DATASET EXCERPTS:
========================
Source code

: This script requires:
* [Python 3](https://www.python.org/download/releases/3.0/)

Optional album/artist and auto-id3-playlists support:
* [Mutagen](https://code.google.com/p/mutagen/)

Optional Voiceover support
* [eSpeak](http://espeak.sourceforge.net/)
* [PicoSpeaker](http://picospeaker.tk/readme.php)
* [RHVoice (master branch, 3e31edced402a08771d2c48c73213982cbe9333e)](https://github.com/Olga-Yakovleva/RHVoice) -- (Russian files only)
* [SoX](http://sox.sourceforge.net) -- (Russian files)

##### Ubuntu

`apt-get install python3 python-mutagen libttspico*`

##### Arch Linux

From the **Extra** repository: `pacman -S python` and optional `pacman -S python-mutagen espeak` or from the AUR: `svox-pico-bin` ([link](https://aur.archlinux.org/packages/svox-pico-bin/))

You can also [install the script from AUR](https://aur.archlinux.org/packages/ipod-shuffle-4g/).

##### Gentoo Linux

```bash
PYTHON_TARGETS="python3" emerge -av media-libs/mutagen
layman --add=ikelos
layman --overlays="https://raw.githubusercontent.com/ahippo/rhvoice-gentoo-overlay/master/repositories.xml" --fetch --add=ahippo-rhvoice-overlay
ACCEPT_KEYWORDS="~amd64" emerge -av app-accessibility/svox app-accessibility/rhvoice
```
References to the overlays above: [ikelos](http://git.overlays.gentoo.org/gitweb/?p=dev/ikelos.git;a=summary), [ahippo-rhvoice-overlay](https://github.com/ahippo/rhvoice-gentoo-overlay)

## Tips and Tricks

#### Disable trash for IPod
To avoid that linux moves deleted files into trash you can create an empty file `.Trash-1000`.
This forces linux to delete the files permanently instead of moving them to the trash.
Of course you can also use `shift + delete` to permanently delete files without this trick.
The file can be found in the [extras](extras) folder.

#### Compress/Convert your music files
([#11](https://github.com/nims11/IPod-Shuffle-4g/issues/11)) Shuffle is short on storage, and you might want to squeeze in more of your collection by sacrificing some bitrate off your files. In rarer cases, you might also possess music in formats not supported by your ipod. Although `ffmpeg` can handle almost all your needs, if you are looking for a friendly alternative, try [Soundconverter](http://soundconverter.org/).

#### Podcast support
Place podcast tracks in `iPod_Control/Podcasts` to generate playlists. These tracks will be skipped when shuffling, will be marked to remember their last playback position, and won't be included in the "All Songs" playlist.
========================
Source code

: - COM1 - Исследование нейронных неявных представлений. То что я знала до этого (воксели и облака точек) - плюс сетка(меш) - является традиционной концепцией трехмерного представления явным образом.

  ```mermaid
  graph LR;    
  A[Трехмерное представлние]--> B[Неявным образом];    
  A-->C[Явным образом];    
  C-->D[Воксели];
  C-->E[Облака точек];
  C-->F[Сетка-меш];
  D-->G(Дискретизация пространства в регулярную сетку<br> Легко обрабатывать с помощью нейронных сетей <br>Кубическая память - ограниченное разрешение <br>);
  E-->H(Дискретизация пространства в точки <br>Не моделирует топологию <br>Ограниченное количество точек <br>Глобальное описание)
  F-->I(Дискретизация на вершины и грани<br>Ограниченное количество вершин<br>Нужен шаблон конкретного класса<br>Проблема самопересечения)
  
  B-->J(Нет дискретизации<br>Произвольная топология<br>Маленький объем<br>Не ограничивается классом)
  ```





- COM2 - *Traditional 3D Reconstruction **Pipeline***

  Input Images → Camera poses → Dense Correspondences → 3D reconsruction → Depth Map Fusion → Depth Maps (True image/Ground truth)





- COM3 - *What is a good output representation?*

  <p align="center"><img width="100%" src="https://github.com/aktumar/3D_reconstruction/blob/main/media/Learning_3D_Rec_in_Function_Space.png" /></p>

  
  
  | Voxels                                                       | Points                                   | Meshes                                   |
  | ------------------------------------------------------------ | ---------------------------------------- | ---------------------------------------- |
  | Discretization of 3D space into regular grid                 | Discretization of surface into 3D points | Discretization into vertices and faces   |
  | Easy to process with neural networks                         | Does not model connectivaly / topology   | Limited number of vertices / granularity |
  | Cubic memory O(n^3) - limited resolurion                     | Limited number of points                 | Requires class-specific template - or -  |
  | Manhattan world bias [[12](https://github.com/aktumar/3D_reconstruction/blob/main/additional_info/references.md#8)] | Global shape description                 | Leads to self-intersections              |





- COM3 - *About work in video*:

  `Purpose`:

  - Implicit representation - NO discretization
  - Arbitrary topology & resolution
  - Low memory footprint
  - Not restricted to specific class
========================
WHAT YOU ARE ASKED TO DO: The reply should hold only the lines of the listing above starting at the line containing "Manhattan world bias" and ending at the line containing "- Not restricted to specific class", exactly as written.

WRITTEN SOLUTION:
  | Manhattan world bias [[12](https://github.com/aktumar/3D_reconstruction/blob/main/additional_info/references.md#8)] | Global shape description                 | Leads to self-intersections              |





- COM3 - *About work in video*:

  `Purpose`:

  - Implicit representation - NO discretization
  - Arbitrary topology & resolution
  - Low memory footprint
  - Not restricted to specific class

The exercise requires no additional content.